L’expression de « concurrence intermarques » (entre les marques) est utilisée pour désigner la situation dans laquelle la concurrence a lieu entre des opérateurs qui proposent à la clientèle des produits différenciés en recourant, pour ce faire, à des marques ou signes distinctifs.

Elle s’oppose à la concurrence intramarque (à l’intérieur de la marque), correspondant quant à elle à la concurrence entre des distributeurs de produits de même marque, notamment à l’intérieur d’un réseau de distributeurs.

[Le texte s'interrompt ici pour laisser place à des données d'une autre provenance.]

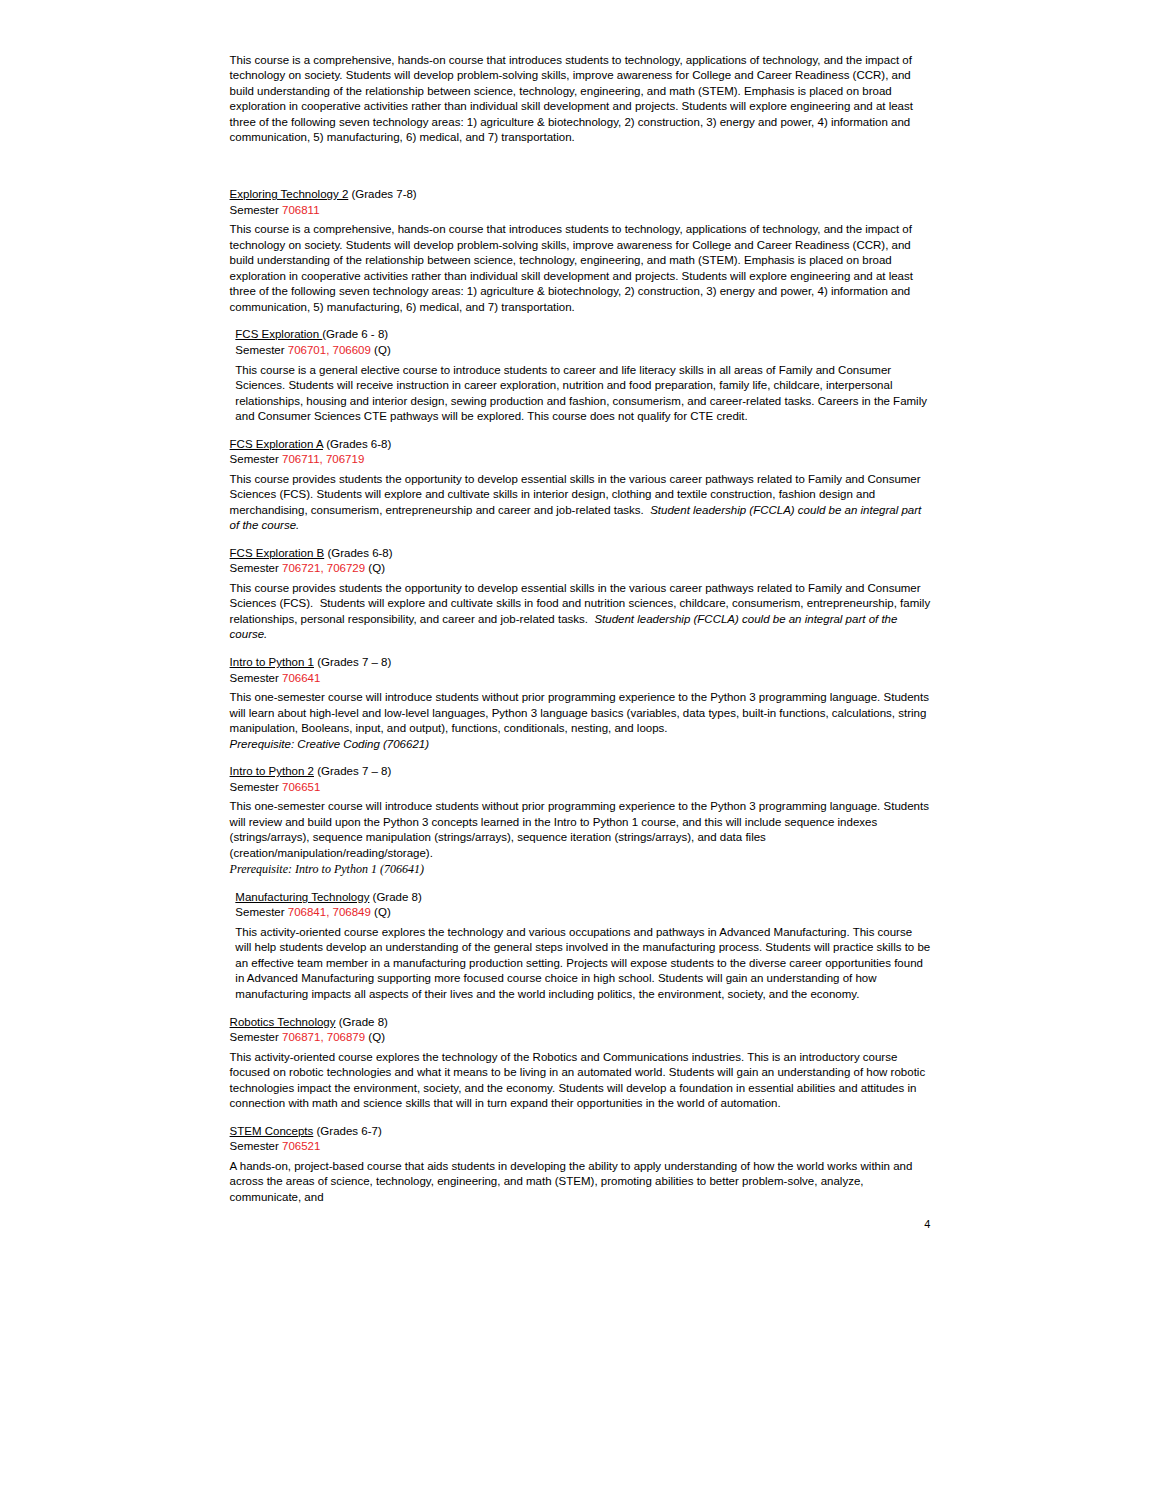This course is a comprehensive, hands-on course that introduces students to technology, applications of technology, and the impact of technology on society. Students will develop problem-solving skills, improve awareness for College and Career Readiness (CCR), and build understanding of the relationship between science, technology, engineering, and math (STEM). Emphasis is placed on broad exploration in cooperative activities rather than individual skill development and projects. Students will explore engineering and at least three of the following seven technology areas: 1) agriculture & biotechnology, 2) construction, 3) energy and power, 4) information and communication, 5) manufacturing, 6) medical, and 7) transportation.
Exploring Technology 2 (Grades 7-8)
Semester 706811
This course is a comprehensive, hands-on course that introduces students to technology, applications of technology, and the impact of technology on society. Students will develop problem-solving skills, improve awareness for College and Career Readiness (CCR), and build understanding of the relationship between science, technology, engineering, and math (STEM). Emphasis is placed on broad exploration in cooperative activities rather than individual skill development and projects. Students will explore engineering and at least three of the following seven technology areas: 1) agriculture & biotechnology, 2) construction, 3) energy and power, 4) information and communication, 5) manufacturing, 6) medical, and 7) transportation.
FCS Exploration (Grade 6 - 8)
Semester 706701, 706609 (Q)
This course is a general elective course to introduce students to career and life literacy skills in all areas of Family and Consumer Sciences. Students will receive instruction in career exploration, nutrition and food preparation, family life, childcare, interpersonal relationships, housing and interior design, sewing production and fashion, consumerism, and career-related tasks. Careers in the Family and Consumer Sciences CTE pathways will be explored. This course does not qualify for CTE credit.
FCS Exploration A (Grades 6-8)
Semester 706711, 706719
This course provides students the opportunity to develop essential skills in the various career pathways related to Family and Consumer Sciences (FCS). Students will explore and cultivate skills in interior design, clothing and textile construction, fashion design and merchandising, consumerism, entrepreneurship and career and job-related tasks. Student leadership (FCCLA) could be an integral part of the course.
FCS Exploration B (Grades 6-8)
Semester 706721, 706729 (Q)
This course provides students the opportunity to develop essential skills in the various career pathways related to Family and Consumer Sciences (FCS). Students will explore and cultivate skills in food and nutrition sciences, childcare, consumerism, entrepreneurship, family relationships, personal responsibility, and career and job-related tasks. Student leadership (FCCLA) could be an integral part of the course.
Intro to Python 1 (Grades 7 – 8)
Semester 706641
This one-semester course will introduce students without prior programming experience to the Python 3 programming language. Students will learn about high-level and low-level languages, Python 3 language basics (variables, data types, built-in functions, calculations, string manipulation, Booleans, input, and output), functions, conditionals, nesting, and loops.
Prerequisite: Creative Coding (706621)
Intro to Python 2 (Grades 7 – 8)
Semester 706651
This one-semester course will introduce students without prior programming experience to the Python 3 programming language. Students will review and build upon the Python 3 concepts learned in the Intro to Python 1 course, and this will include sequence indexes (strings/arrays), sequence manipulation (strings/arrays), sequence iteration (strings/arrays), and data files (creation/manipulation/reading/storage).
Prerequisite: Intro to Python 1 (706641)
Manufacturing Technology (Grade 8)
Semester 706841, 706849 (Q)
This activity-oriented course explores the technology and various occupations and pathways in Advanced Manufacturing. This course will help students develop an understanding of the general steps involved in the manufacturing process. Students will practice skills to be an effective team member in a manufacturing production setting. Projects will expose students to the diverse career opportunities found in Advanced Manufacturing supporting more focused course choice in high school. Students will gain an understanding of how manufacturing impacts all aspects of their lives and the world including politics, the environment, society, and the economy.
Robotics Technology (Grade 8)
Semester 706871, 706879 (Q)
This activity-oriented course explores the technology of the Robotics and Communications industries. This is an introductory course focused on robotic technologies and what it means to be living in an automated world. Students will gain an understanding of how robotic technologies impact the environment, society, and the economy. Students will develop a foundation in essential abilities and attitudes in connection with math and science skills that will in turn expand their opportunities in the world of automation.
STEM Concepts (Grades 6-7)
Semester 706521
A hands-on, project-based course that aids students in developing the ability to apply understanding of how the world works within and across the areas of science, technology, engineering, and math (STEM), promoting abilities to better problem-solve, analyze, communicate, and
4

Ainsi les lignes directrices sur les restrictions verticales (ci-après « LD verticales ») évoquent-elles successivement, parmi les effets négatifs de celles-ci, la réduction de la concurrence intermarques, identifiée à « l’atténuation de la concurrence entre le fournisseur et ses concurrents et/ou facilitation de la collusion entre fournisseurs » et l’hypothèse symétrique de la concurrence intramarques, pour laquelle les effets se manifestent dans la concurrence entre l’acheteur et ses concurrents (pt 100). L’appréciation de ces pratiques s’effectue à partir de l’examen de leur incidence sur la concurrence intermarques et sur la concurrence intramarques.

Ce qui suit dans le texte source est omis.